Try it =
Needed from the entries below: every line that holds the word "OLED".

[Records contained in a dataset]
^^^^^^^^^^^^^^^^
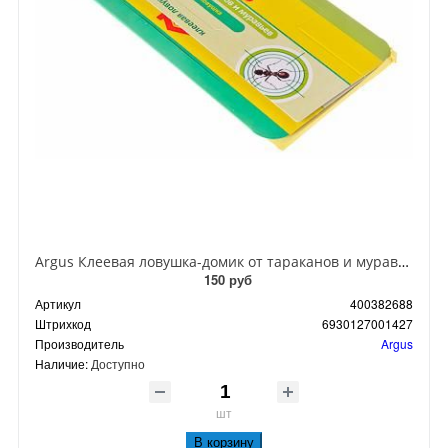
Argus Клеевая ловушка-домик от тараканов и муравьев
150 руб
Артикул
400382688
Штрихкод
6930127001427
Производитель
Argus
Наличие:
Доступно
шт
В корзину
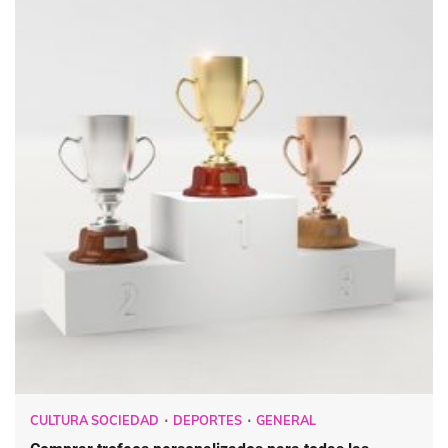
CULTURA SOCIEDAD
DEPORTES
GENERAL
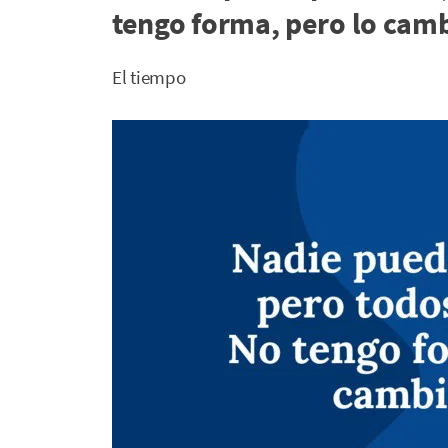
tengo forma, pero lo camb
El tiempo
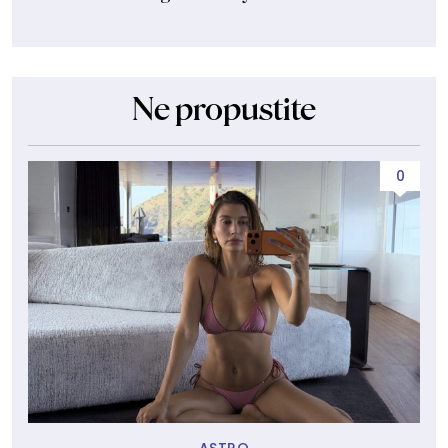
Ne propustite
0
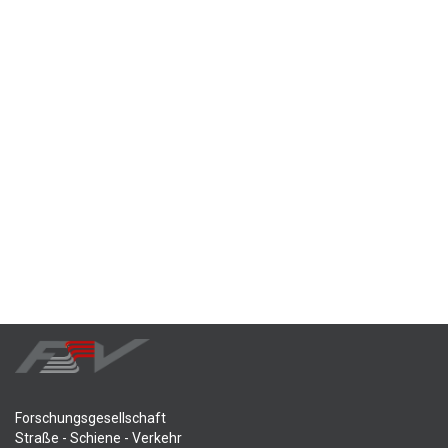
Forschungsgesellschaft
Straße - Schiene - Verkehr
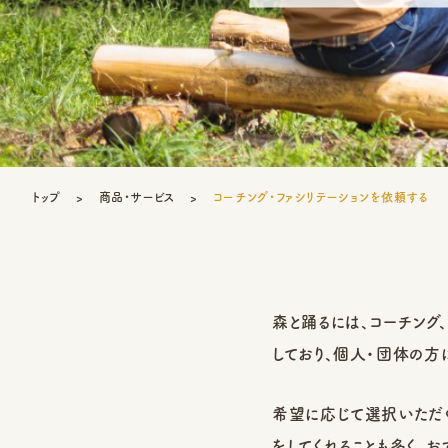
トップ
商品・サービス
コーチング・ファシリテーションを依頼する
森と踊るには、コーチング
しており、個人・団体の方
希望に応じて選択いただ
をしてくれることも多く、お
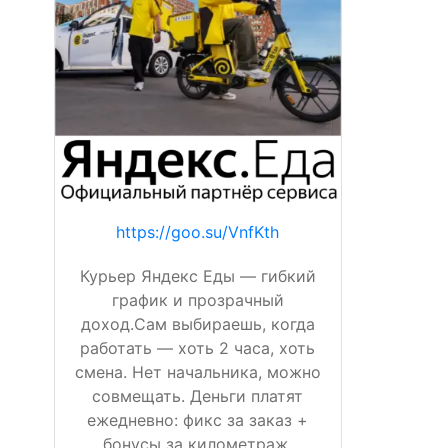
https://goo.su/VnfKth
Курьер Яндекс Еды — гибкий
график и прозрачный
доход.Сам выбираешь, когда
работать — хоть 2 часа, хоть
смена. Нет начальника, можно
совмещать. Деньги платят
ежедневно: фикс за заказ +
бонусы за километраж,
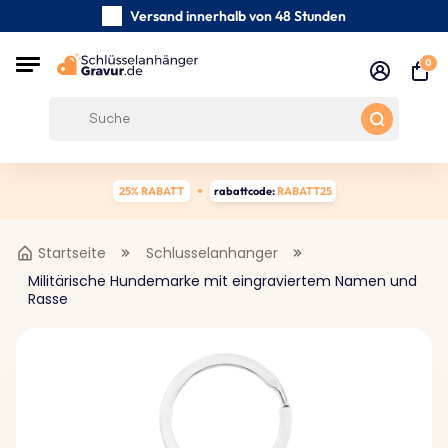
Versand innerhalb von 48 Stunden
Sorgfältig handgefertigte
0
Kundenbewertungen:
0/5
Kostenloser Versand ab 39 €
25% RABATT
rabattcode:
RABATT25
Startseite
Schlusselanhanger
Militärische Hundemarke mit eingraviertem Namen und
Rasse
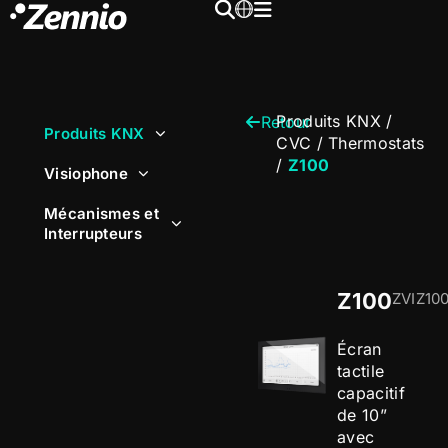
Produits KNX
/
Retour
Produits KNX
CVC
/
Thermostats
/
Z100
Visiophone
Mécanismes et
Interrupteurs
Z100
ZVIZ10
Écran
tactile
capacitif
de 10”
avec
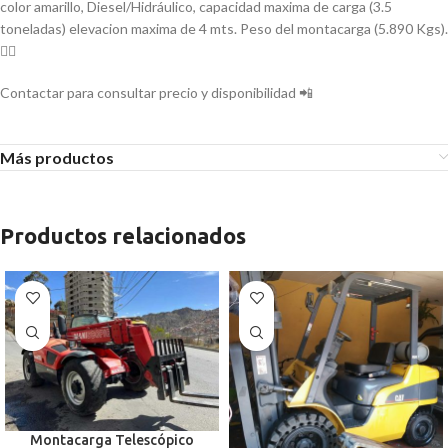
color amarillo, Diesel/Hidráulico, capacidad maxima de carga (3.5
toneladas) elevacion maxima de 4 mts. Peso del montacarga (5.890 Kgs).
👷‍♂️
Contactar para consultar precio y disponibilidad 📲
Más productos
Productos relacionados
Montacarga Telescópico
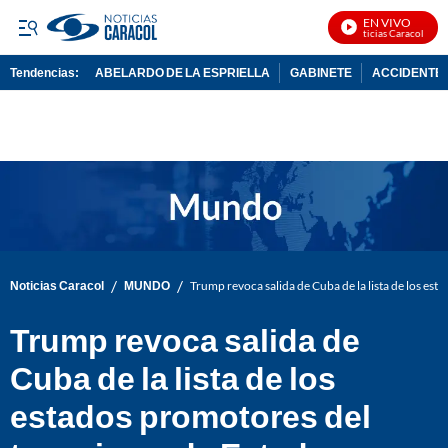
EN VIVO
Noticias Caracol En Vi
Tendencias:
ABELARDO DE LA ESPRIELLA
GABINETE
ACCIDENTE 
PUBLICIDAD
/
/
Noticias Caracol
MUNDO
Trump revoca salida de Cuba de la lista de los es
Trump revoca salida de
Cuba de la lista de los
estados promotores del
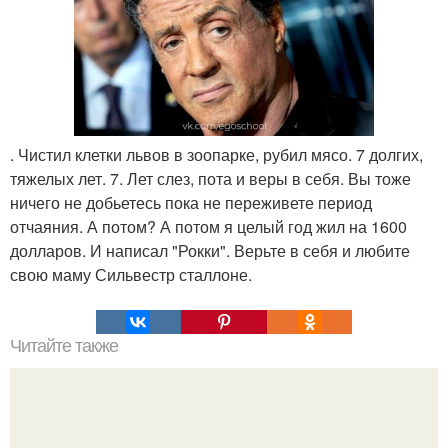
. Чистил клетки львов в зоопарке, рубил мясо. 7 долгих,
тяжелых лет. 7. Лет слез, пота и веры в себя. Вы тоже
ничего не добьетесь пока не переживете период
отчаяния. А потом? А потом я целый год жил на 1600
долларов. И написал "Рокки". Верьте в себя и любите
свою маму Сильвестр сталлоне.
Читайте также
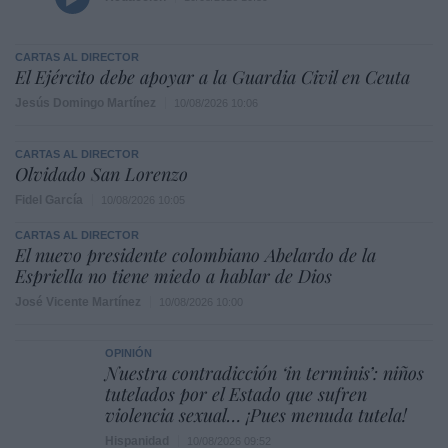
CARTAS AL DIRECTOR
El Ejército debe apoyar a la Guardia Civil en Ceuta
Jesús Domingo Martínez
10/08/2026 10:06
CARTAS AL DIRECTOR
Olvidado San Lorenzo
Fidel García
10/08/2026 10:05
CARTAS AL DIRECTOR
El nuevo presidente colombiano Abelardo de la
Espriella no tiene miedo a hablar de Dios
José Vicente Martínez
10/08/2026 10:00
OPINIÓN
Nuestra contradicción ‘in terminis’: niños
tutelados por el Estado que sufren
violencia sexual… ¡Pues menuda tutela!
Hispanidad
10/08/2026 09:52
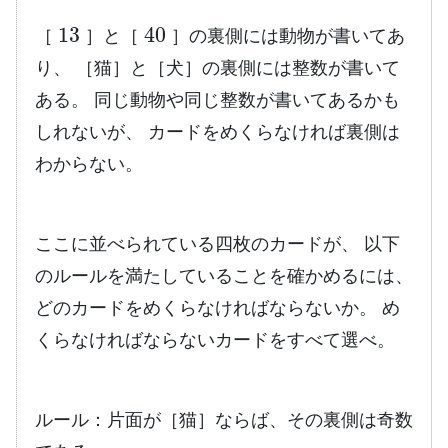
13
40
［
］と［
］の裏側には動物が書いてあ
り、 ［猫］と［犬］の裏側には整数が書いて
ある。 同じ動物や同じ整数が書いてあるかも
しれないが、 カードをめくらなければ裏側は
わからない。
ここに並べられている四枚のカードが、 以下
のルールを満たしていることを確かめるには、
どのカードをめくらなければならないか。 め
くらなければならないカードをすべて選べ。
ルール：片面が［猫］ならば、その裏側は奇数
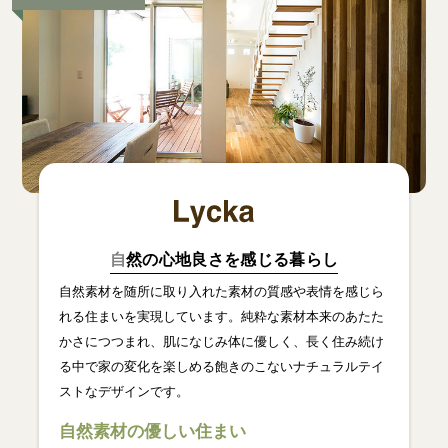
自
然の心地良さを感じる暮らし
自然素材を随所に取り入れた素材の質感や表情を感じら
れる住まいを実現しています。純粋な素材本来のあたた
かさにつつまれ、肌になじみ体に優しく、長く住み続け
る中で家の変化を楽しめる飽きのこないナチュラルテイ
ストなデザインです。
自然素材の優しい住まい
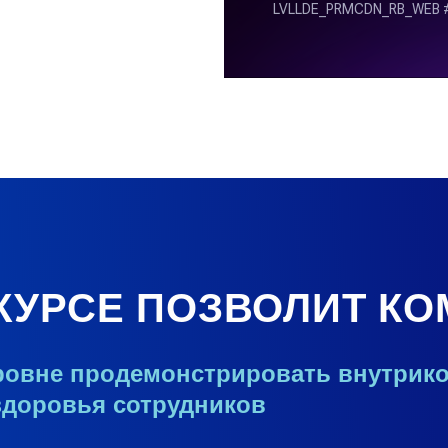
НКУРСЕ ПОЗВОЛИТ К
ровне продемонстрировать внутрико
здоровья сотрудников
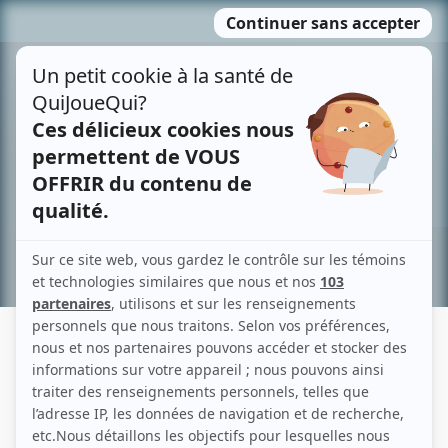
Passer
MENU
au
contenu
Recherche avancée »
ROBIN L'HOUMEAU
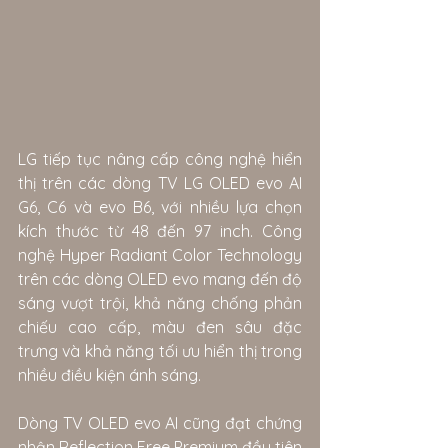
LG tiếp tục nâng cấp công nghệ hiển 
thị trên các dòng TV LG OLED evo AI 
G6, C6 và evo B6, với nhiều lựa chọn 
kích thước từ 48 đến 97 inch. Công 
nghệ Hyper Radiant Color Technology 
trên các dòng OLED evo mang đến độ 
sáng vượt trội, khả năng chống phản 
chiếu cao cấp, màu đen sâu đặc 
trưng và khả năng tối ưu hiển thị trong 
nhiều điều kiện ánh sáng.
Dòng TV OLED evo AI cũng đạt chứng 
nhận Reflection Free Premium đầu tiên 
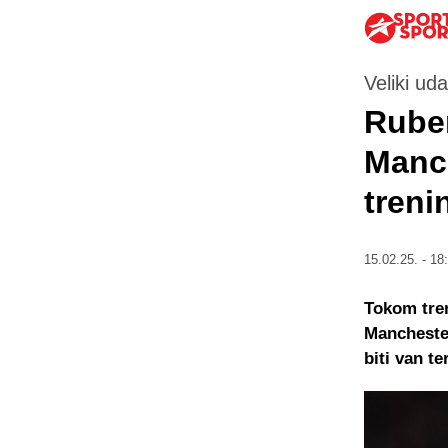
Veliki ud
Rube
Manc
treni
15.02.25. - 18
Tokom tre
Manchester
biti van t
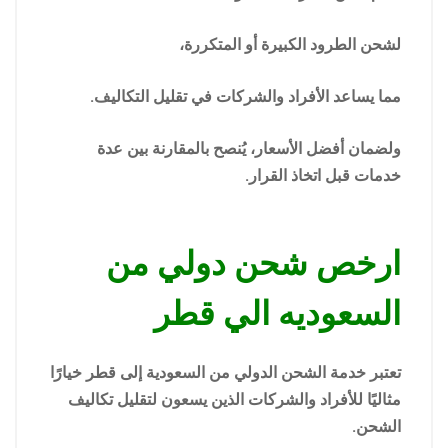
لشحن الطرود الكبيرة أو المتكررة،
مما يساعد الأفراد والشركات في تقليل التكاليف.
ولضمان أفضل الأسعار، يُنصح بالمقارنة بين عدة
خدمات قبل اتخاذ القرار.
ارخص شحن دولي من
السعوديه الي قطر
تعتبر خدمة الشحن الدولي من السعودية إلى قطر خيارًا
مثاليًا للأفراد والشركات الذين يسعون لتقليل تكاليف
الشحن.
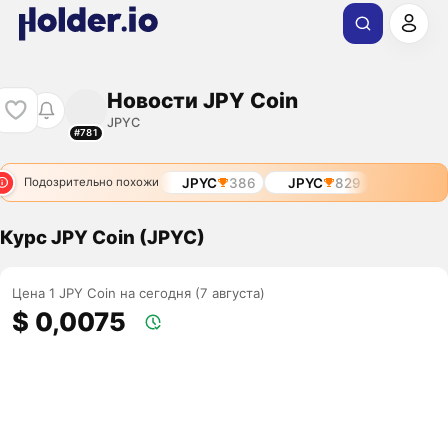
Новости JPY Coin
JPYC
#781
JPYC
386
JPYC
829
Подозрительно похожи
Курс JPY Coin (JPYC)
Цена 1 JPY Coin на сегодня (7 августа)
$ 0,0075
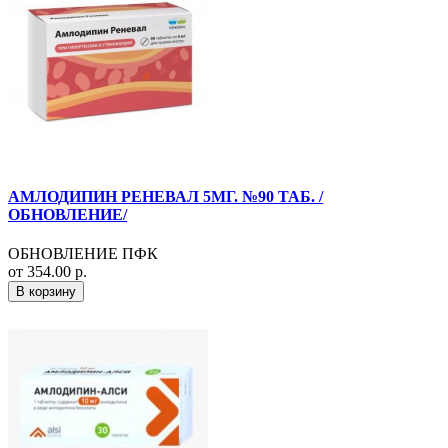
АМЛОДИПИН РЕНЕВАЛ 5МГ. №90 ТАБ. /
ОБНОВЛЕНИЕ/
ОБНОВЛЕНИЕ ПФК
от 354.00 р.
В корзину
^^^^^^^^^^^^^^^^
Answer for this exercise =
thị trên các dòng TV LG OLED evo AI 
trên các dòng OLED evo mang đến độ 
Dòng TV OLED evo AI cũng đạt chứng 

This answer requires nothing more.